Combining climate mitigation and eutrophication combatting, rapid onset of Fe-AOM in Fe(II)Cl2 treated sediments

Aquatic ecosystems are the largest natural contributors to total global methane (CH4) emissions. Eutrophication, a global threat to aquatic ecosystems, is known to significantly enhance CH4 emissions. However, little is known about how measures mitigating eutrophication affect CH4 emission, and the microbiome responsible for CH4 production and breakdown. Here we show the effect of the P-binding bioremediation agent Fe(II)Cl2 on microbial CH4 cycling, in a field experiment and batch incubations. Fe(II)Cl2 application significantly lowered CH4 emissions in the field, and also led to lower net CH4-production potential, while sediment aerobic CH4-oxidation potentials remained similar. However, Fe(II)Cl2 application stimulated iron-dependent anaerobic methane oxidation (Fe-AOM), and in Fe(II)Cl2 treated sediment, a substantial part of the reduction of net CH4-production potential could be attributed to Fe-AOM activity.
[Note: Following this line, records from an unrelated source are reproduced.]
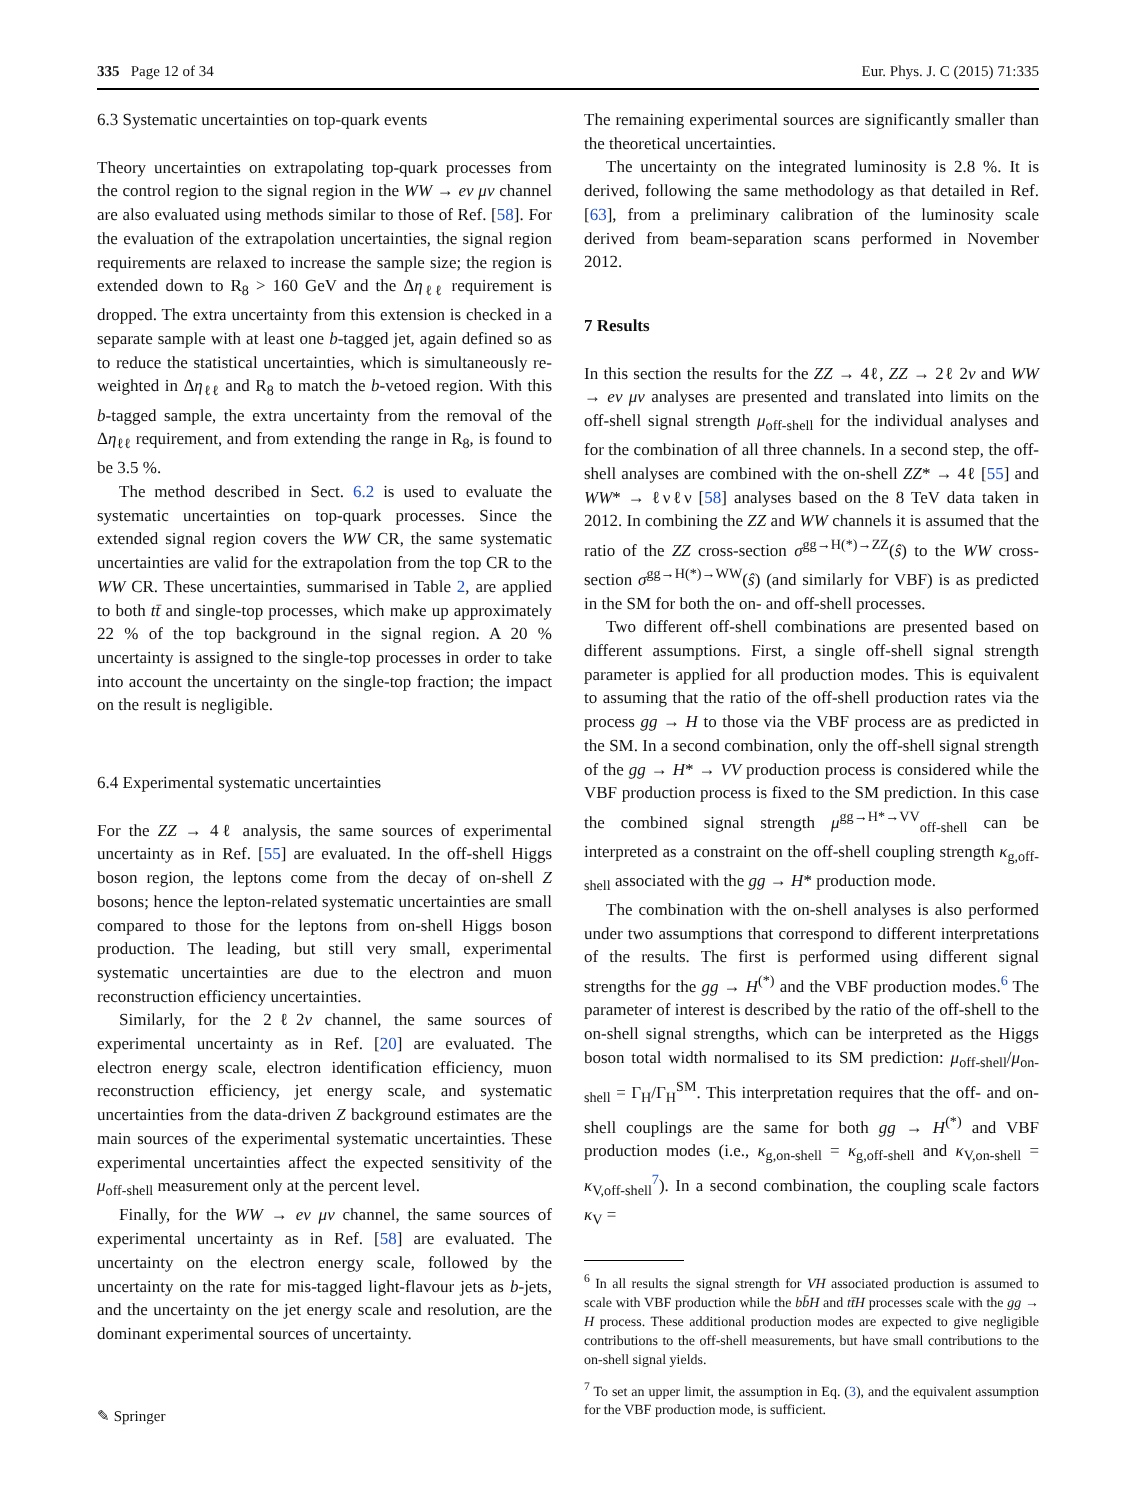335 Page 12 of 34 Eur. Phys. J. C (2015) 71:335
6.3 Systematic uncertainties on top-quark events
Theory uncertainties on extrapolating top-quark processes from the control region to the signal region in the WW → eν μν channel are also evaluated using methods similar to those of Ref. [58]. For the evaluation of the extrapolation uncertainties, the signal region requirements are relaxed to increase the sample size; the region is extended down to R<sub>8</sub> > 160 GeV and the Δη<sub>ℓℓ</sub> requirement is dropped. The extra uncertainty from this extension is checked in a separate sample with at least one b-tagged jet, again defined so as to reduce the statistical uncertainties, which is simultaneously re-weighted in Δη<sub>ℓℓ</sub> and R<sub>8</sub> to match the b-vetoed region. With this b-tagged sample, the extra uncertainty from the removal of the Δη<sub>ℓℓ</sub> requirement, and from extending the range in R<sub>8</sub>, is found to be 3.5 %.
The method described in Sect. 6.2 is used to evaluate the systematic uncertainties on top-quark processes. Since the extended signal region covers the WW CR, the same systematic uncertainties are valid for the extrapolation from the top CR to the WW CR. These uncertainties, summarised in Table 2, are applied to both tt̄ and single-top processes, which make up approximately 22 % of the top background in the signal region. A 20 % uncertainty is assigned to the single-top processes in order to take into account the uncertainty on the single-top fraction; the impact on the result is negligible.
6.4 Experimental systematic uncertainties
For the ZZ → 4ℓ analysis, the same sources of experimental uncertainty as in Ref. [55] are evaluated. In the off-shell Higgs boson region, the leptons come from the decay of on-shell Z bosons; hence the lepton-related systematic uncertainties are small compared to those for the leptons from on-shell Higgs boson production. The leading, but still very small, experimental systematic uncertainties are due to the electron and muon reconstruction efficiency uncertainties.
Similarly, for the 2ℓ2ν channel, the same sources of experimental uncertainty as in Ref. [20] are evaluated. The electron energy scale, electron identification efficiency, muon reconstruction efficiency, jet energy scale, and systematic uncertainties from the data-driven Z background estimates are the main sources of the experimental systematic uncertainties. These experimental uncertainties affect the expected sensitivity of the μ<sub>off-shell</sub> measurement only at the percent level.
Finally, for the WW → eν μν channel, the same sources of experimental uncertainty as in Ref. [58] are evaluated. The uncertainty on the electron energy scale, followed by the uncertainty on the rate for mis-tagged light-flavour jets as b-jets, and the uncertainty on the jet energy scale and resolution, are the dominant experimental sources of uncertainty.
The remaining experimental sources are significantly smaller than the theoretical uncertainties.
The uncertainty on the integrated luminosity is 2.8 %. It is derived, following the same methodology as that detailed in Ref. [63], from a preliminary calibration of the luminosity scale derived from beam-separation scans performed in November 2012.
7 Results
In this section the results for the ZZ → 4ℓ, ZZ → 2ℓ 2ν and WW → eν μν analyses are presented and translated into limits on the off-shell signal strength μ<sub>off-shell</sub> for the individual analyses and for the combination of all three channels. In a second step, the off-shell analyses are combined with the on-shell ZZ* → 4ℓ [55] and WW* → ℓνℓν [58] analyses based on the 8 TeV data taken in 2012. In combining the ZZ and WW channels it is assumed that the ratio of the ZZ cross-section σ<sup>gg→H(*)→ZZ</sup>(ŝ) to the WW cross-section σ<sup>gg→H(*)→WW</sup>(ŝ) (and similarly for VBF) is as predicted in the SM for both the on- and off-shell processes.
Two different off-shell combinations are presented based on different assumptions. First, a single off-shell signal strength parameter is applied for all production modes. This is equivalent to assuming that the ratio of the off-shell production rates via the process gg → H to those via the VBF process are as predicted in the SM. In a second combination, only the off-shell signal strength of the gg → H* → VV production process is considered while the VBF production process is fixed to the SM prediction. In this case the combined signal strength μ<sup>gg→H*→VV</sup><sub>off-shell</sub> can be interpreted as a constraint on the off-shell coupling strength κ<sub>g,off-shell</sub> associated with the gg → H* production mode.
The combination with the on-shell analyses is also performed under two assumptions that correspond to different interpretations of the results. The first is performed using different signal strengths for the gg → H<sup>(*)</sup> and the VBF production modes.<sup>6</sup> The parameter of interest is described by the ratio of the off-shell to the on-shell signal strengths, which can be interpreted as the Higgs boson total width normalised to its SM prediction: μ<sub>off-shell</sub>/μ<sub>on-shell</sub> = Γ<sub>H</sub>/Γ<sub>H</sub><sup>SM</sup>. This interpretation requires that the off- and on-shell couplings are the same for both gg → H<sup>(*)</sup> and VBF production modes (i.e., κ<sub>g,on-shell</sub> = κ<sub>g,off-shell</sub> and κ<sub>V,on-shell</sub> = κ<sub>V,off-shell</sub><sup>7</sup>). In a second combination, the coupling scale factors κ<sub>V</sub> =
<sup>6</sup> In all results the signal strength for VH associated production is assumed to scale with VBF production while the bb̄H and tt̄H processes scale with the gg → H process. These additional production modes are expected to give negligible contributions to the off-shell measurements, but have small contributions to the on-shell signal yields.
<sup>7</sup> To set an upper limit, the assumption in Eq. (3), and the equivalent assumption for the VBF production mode, is sufficient.
✎ Springer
This is supported by 16S rRNA sequencing data, which shows the presence of anaerobic methane-oxidizing archaea and iron-oxidizing bacteria in both tested sediments. In conclusion, we find strong evidence for a rapid onset of Fe-AOM in FeIICl2-treated sediments, which contributes to lowering methane emissions from eutrophic pond sediments, without substantially changing the relative abundance of the native microbial community in systems where iron-oxidizing communities are already established.